(Human pose images with coordinates)

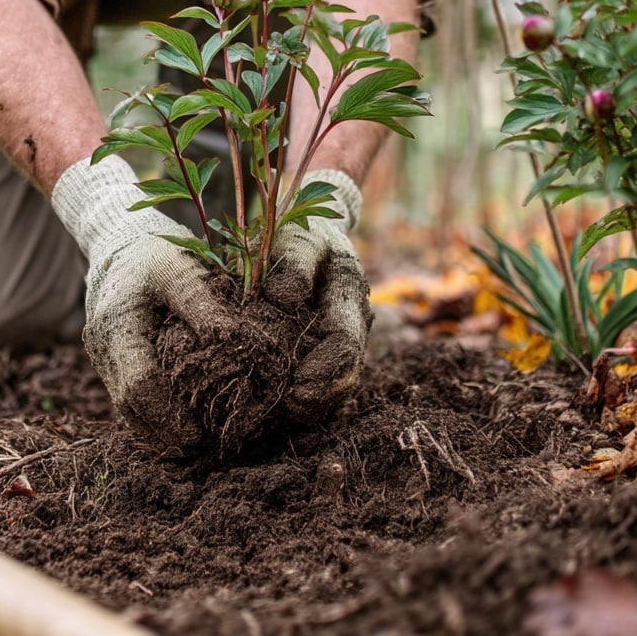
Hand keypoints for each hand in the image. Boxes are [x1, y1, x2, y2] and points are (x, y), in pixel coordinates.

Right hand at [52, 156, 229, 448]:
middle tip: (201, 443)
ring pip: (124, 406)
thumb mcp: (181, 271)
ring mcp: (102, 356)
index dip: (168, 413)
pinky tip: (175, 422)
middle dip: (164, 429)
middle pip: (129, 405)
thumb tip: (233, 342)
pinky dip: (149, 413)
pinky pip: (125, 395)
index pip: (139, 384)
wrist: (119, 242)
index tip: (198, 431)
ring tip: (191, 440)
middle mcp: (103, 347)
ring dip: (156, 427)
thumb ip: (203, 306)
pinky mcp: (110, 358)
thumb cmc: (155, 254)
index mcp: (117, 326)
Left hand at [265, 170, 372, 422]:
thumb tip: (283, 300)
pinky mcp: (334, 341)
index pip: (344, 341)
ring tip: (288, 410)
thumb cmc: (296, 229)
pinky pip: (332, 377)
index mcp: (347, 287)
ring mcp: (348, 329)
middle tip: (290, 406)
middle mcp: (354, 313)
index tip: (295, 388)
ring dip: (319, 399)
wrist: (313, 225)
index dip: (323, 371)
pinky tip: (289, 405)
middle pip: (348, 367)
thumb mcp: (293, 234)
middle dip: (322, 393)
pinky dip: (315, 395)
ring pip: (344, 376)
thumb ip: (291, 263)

--

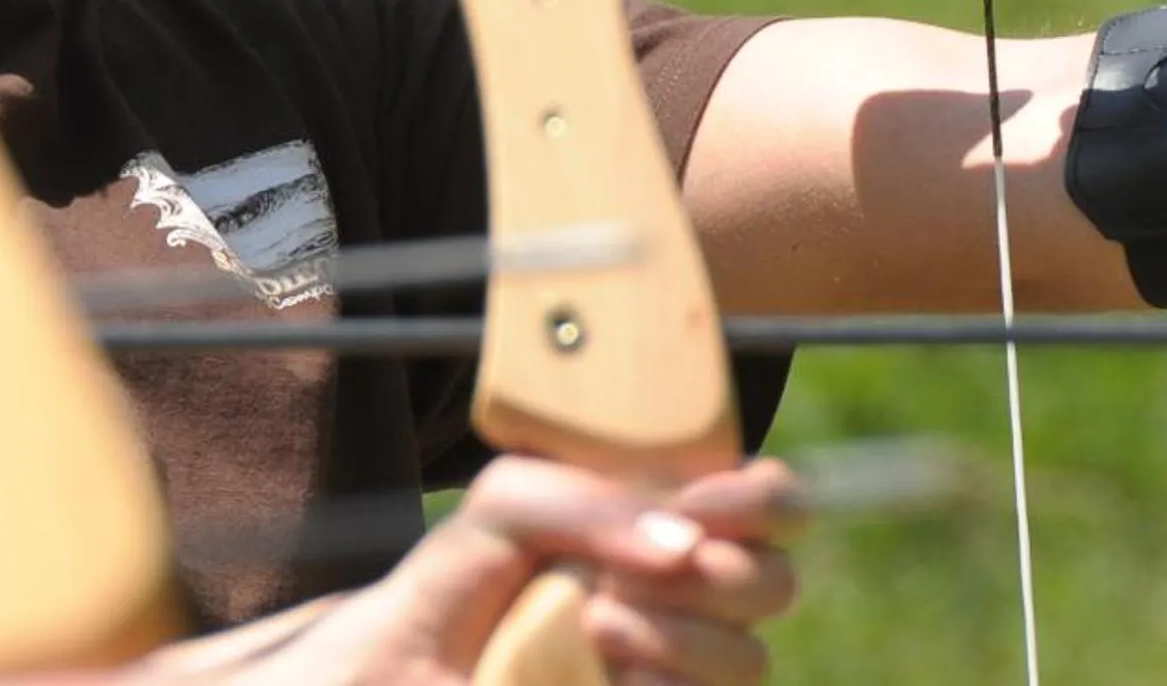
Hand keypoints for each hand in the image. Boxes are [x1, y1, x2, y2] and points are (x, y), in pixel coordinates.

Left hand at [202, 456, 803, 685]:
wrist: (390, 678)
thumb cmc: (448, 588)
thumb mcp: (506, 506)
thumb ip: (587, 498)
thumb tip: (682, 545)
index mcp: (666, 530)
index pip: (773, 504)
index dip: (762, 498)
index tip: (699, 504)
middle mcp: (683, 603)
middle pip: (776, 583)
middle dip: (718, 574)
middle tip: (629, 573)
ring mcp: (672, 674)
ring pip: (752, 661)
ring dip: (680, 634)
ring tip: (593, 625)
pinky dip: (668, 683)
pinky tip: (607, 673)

## Task directions
Among the records, find every line with the word "middle" and copy it.

## Task solution
middle tip: (201, 443)
middle dip: (164, 429)
middle pip: (129, 405)
middle mcp: (103, 347)
middle tip: (290, 406)
middle mcp: (354, 313)
middle pip: (348, 367)
middle dip: (322, 393)
middle mcp: (683, 603)
middle pip: (776, 583)
middle dip: (718, 574)
middle tip: (629, 573)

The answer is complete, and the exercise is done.